Sails are expensive, even for our little 25-ft Dufour, “Thistle,” but the payback with a real sailboat is that they can be used any time there’s a zephyr, no matter what direction it’s from. The negative aspect of getting a return on such an investment as a downwind sail on a canoe is you only get to use it when the wind is astern. When I paddled 250 miles on the Gulf Coast with the wind always on the nose, the sail would have been useless, and the investment in the sail and the hassle of carrying another piece of gear would have been just as depressing as the constant fight upwind. In the Florida Keys Challenge, however, with the wind mostly on the quarter and astern, the sail would have been a blast. There were indeed a couple members of that group who experimented with sails. The advantages are that a sail can add speed, allows time for muscles to rest and thus may extend the possible miles made good in a day, allows you to keep moving while eating lunch or checking the map, serves as auxiliary propulsion to boost paddling efficiency, and if the sailing gets exciting enough, it adds a whole new way to enjoy the outing.
I also wrestled with which sail would suit me best. I looked at the Pacific Action Sail, a couple different versions of Balogh Sails, the Flat Earth Sail, and the WindPaddle Sail.
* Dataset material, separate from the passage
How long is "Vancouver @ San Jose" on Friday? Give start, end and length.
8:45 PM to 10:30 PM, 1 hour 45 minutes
I tried to tap into the experiences of those who have used the different sails with strangely no feedback, so have had to rely on my forty-some years of sailing experience and reviews on sites like Paddling.net and TopKayaker.net. With all things in boating, there is never an absolute win. Everything is a compromise. For everything you gain, there is something that must be sacrificed. The question is what gains benefit you most and are best suited to your style of paddling while feeling the least hurt by what you have to give up.
For example, if sailing efficiency is what you seek, there are those who will go to any length to sail their kayak upwind. David Valverde, of Balogh Sail Designs, and the members of WaterTribe are probably the most experienced in getting speed and windward performance out of paddle boats that can skip across the wave tops in open water at high speed. To accomplish this efficiency, you have to add an aluminum mast, aluminum crossbeam for the outriggers, two inflatable floats, a centerboard, hull mounts that are bolted to the boat to hold the outriggers and centerboard, and a full-battened sail. That’s a lot of gear to jam in a kayak or canoe. Plus, it makes the boat useless if you like to explore narrow, twisting streams with overhanging trees, and some deadfall or sweepers you need to navigate. So, it’s a matter of fitting the gear to the style of boating you wish to do.
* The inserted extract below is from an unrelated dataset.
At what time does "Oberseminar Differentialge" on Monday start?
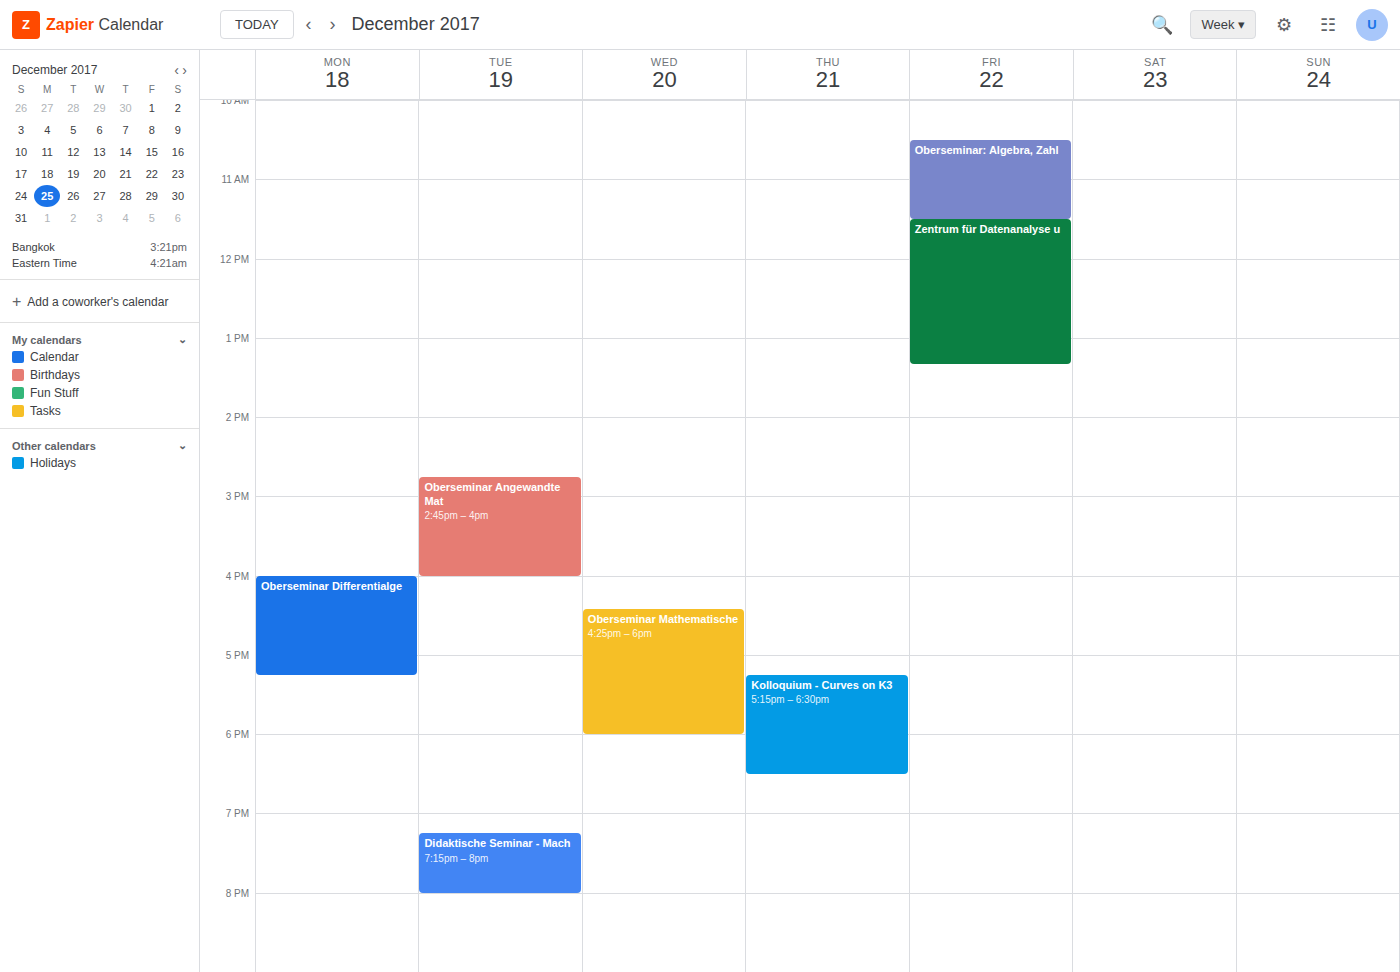
4:00 PM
I was looking to go the other way. I wanted a sail that requires the least amount of supporting gear, the least impact on the boat, in other words no drilling of holes for screws and bolts, reasonably priced, is light, and takes up the least amount of room. For the sake of safety, I sought low center of effect (the least likely to upset the boat) and the ability to quickly douse and stow the sail in a sudden, strong gust or squall. Besides safety, I also wanted to be able to quickly shift from sailing for miles to gunkholing (exploring small, shallow streams and coves) if I spot something interesting or some wildlife to photograph. To get these advantages, I was willing to resort to a sail that came into its own only when running or broad reaching. This all brought me to the WindPaddle
The WindPaddle comes in three sizes: Scout, Adventure, and Cruiser. The Scout is an entry-level sail or one for small playboats. The Adventure is the most popular, and is a mid-sized sail. The Cruiser is an expedition sail for larger, heavier boats that are carrying more weight in gear and supplies. They are rated to fly in up to 40 mph winds, not that I plan to try that any time soon, are set right on the deck for lowest possible center of effect, are self-deploying, can immediately be released to spill the wind, and can be furled and stowed in just a few seconds. The reviews I read on the sails consistently gave it a 9 on a ten scale, and it has been used by paddlers from around the world, from the Sea of Japan, England, the Sea of Cortez, Holland, the Canary Islands, an ocean expedition off of Norway, and more. So, I decided on the 54-inch Cruiser, in yellow to match Ibi, and now it’s a race to see if it gets here before I leave for the Missouri River.